───── Given data
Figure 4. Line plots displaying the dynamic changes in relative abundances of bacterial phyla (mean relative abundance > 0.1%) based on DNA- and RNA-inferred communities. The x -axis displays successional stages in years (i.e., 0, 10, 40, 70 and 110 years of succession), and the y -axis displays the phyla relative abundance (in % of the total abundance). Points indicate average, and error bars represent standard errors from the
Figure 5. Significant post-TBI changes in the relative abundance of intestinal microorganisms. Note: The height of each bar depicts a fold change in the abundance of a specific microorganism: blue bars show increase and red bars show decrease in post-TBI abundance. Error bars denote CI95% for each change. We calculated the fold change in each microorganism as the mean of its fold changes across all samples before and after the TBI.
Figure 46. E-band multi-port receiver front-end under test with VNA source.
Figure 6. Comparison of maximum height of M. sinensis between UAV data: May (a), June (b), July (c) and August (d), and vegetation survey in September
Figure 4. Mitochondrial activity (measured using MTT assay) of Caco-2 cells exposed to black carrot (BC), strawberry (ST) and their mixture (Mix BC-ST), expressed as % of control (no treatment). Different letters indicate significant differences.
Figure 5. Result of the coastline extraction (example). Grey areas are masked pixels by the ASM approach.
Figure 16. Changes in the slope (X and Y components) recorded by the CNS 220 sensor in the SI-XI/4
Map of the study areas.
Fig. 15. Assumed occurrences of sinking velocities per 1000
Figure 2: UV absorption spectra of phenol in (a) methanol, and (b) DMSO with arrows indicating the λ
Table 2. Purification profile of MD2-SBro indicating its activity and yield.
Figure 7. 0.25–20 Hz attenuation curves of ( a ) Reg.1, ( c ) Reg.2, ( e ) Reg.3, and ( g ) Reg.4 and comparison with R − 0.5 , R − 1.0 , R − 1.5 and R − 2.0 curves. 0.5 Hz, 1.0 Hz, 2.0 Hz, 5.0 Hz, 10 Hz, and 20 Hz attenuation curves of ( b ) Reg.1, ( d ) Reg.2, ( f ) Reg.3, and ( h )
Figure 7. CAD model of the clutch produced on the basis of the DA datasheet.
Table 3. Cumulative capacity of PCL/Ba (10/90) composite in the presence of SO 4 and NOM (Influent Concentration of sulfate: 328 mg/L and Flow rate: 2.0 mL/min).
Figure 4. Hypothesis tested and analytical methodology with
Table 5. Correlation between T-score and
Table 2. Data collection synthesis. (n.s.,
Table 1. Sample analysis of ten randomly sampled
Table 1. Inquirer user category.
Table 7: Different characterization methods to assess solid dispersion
──────────
**Problem description**
Where the listing above has a line with "Figure 2: UV", start there, and output every line exactly through the line with "Table 2. Purification", which is also included.

**Solution to this problem**
Figure 2: UV absorption spectra of phenol in (a) methanol, and (b) DMSO with arrows indicating the λ
Table 2. Purification profile of MD2-SBro indicating its activity and yield.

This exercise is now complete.